--- START ---

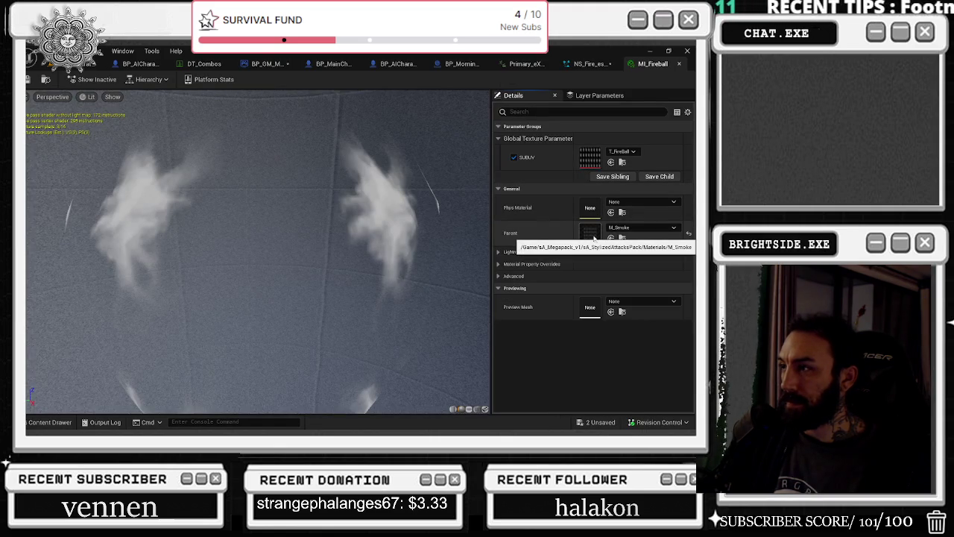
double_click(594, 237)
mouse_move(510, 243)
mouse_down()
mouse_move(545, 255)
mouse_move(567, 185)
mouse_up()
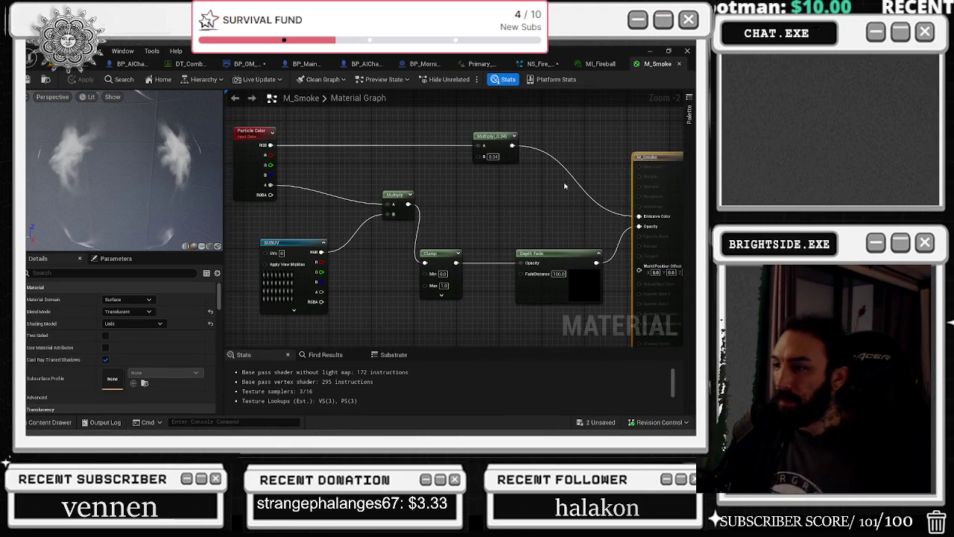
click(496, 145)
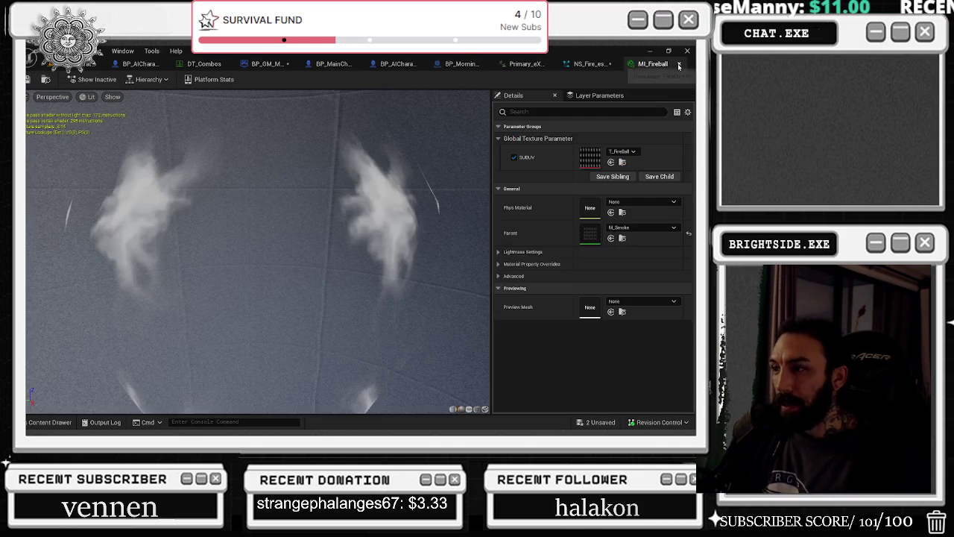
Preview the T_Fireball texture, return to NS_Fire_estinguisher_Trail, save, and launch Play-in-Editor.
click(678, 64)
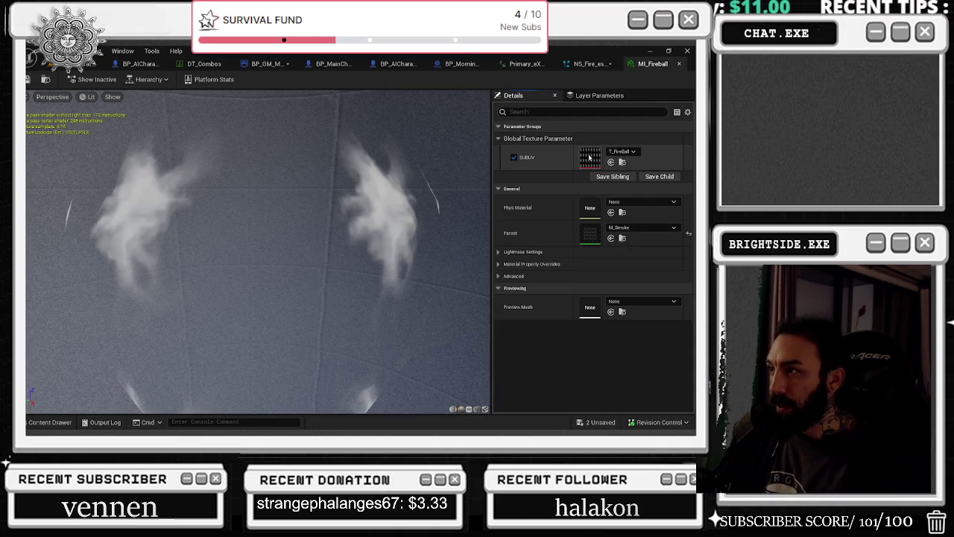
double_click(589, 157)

--- END ---
--- START ---

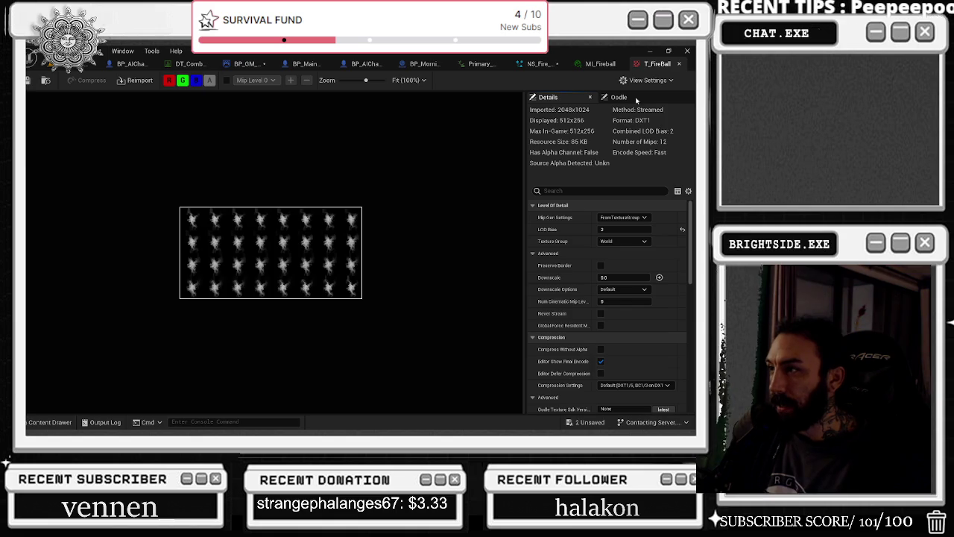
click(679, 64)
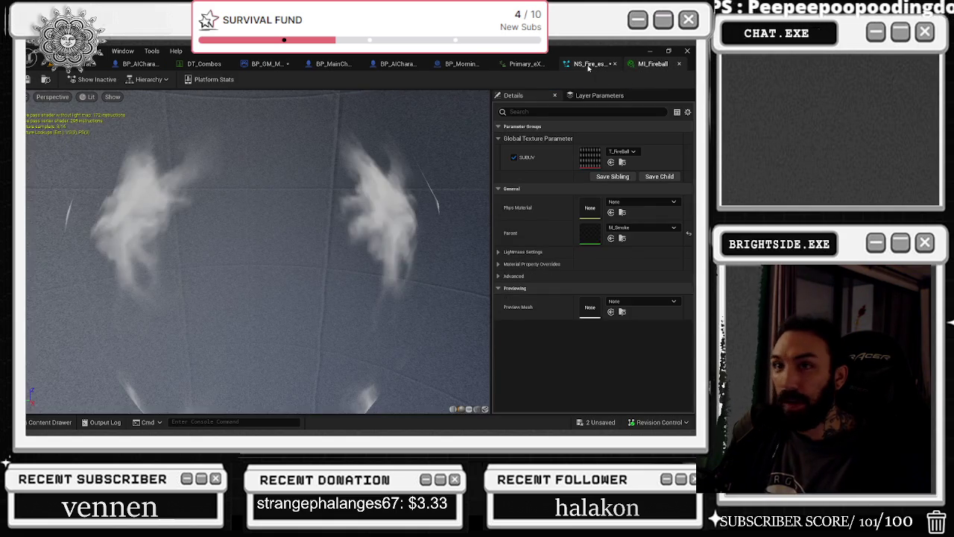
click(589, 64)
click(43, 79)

--- END ---
--- START ---

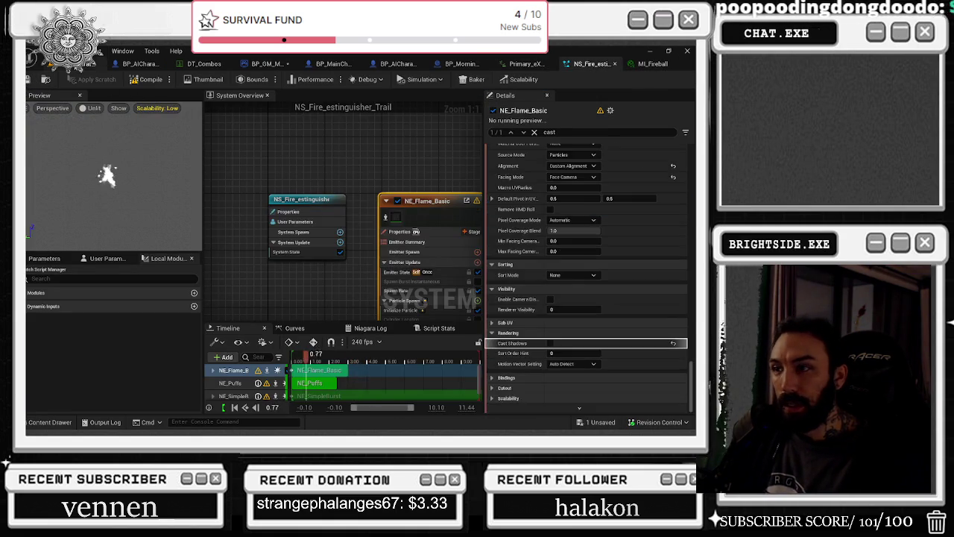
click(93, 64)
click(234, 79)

--- END ---

Transcribe only the lines above that start at the line containing "double_click(594, 237)" and end at the line containing "double_click(589, 157)". Omit pictures.

*SOLUTION TO THE PROBLEM*.
double_click(594, 237)
mouse_move(510, 243)
mouse_down()
mouse_move(545, 255)
mouse_move(567, 185)
mouse_up()
click(496, 145)
Preview the T_Fireball texture, return to NS_Fire_estinguisher_Trail, save, and launch Play-in-Editor.
click(678, 64)
double_click(589, 157)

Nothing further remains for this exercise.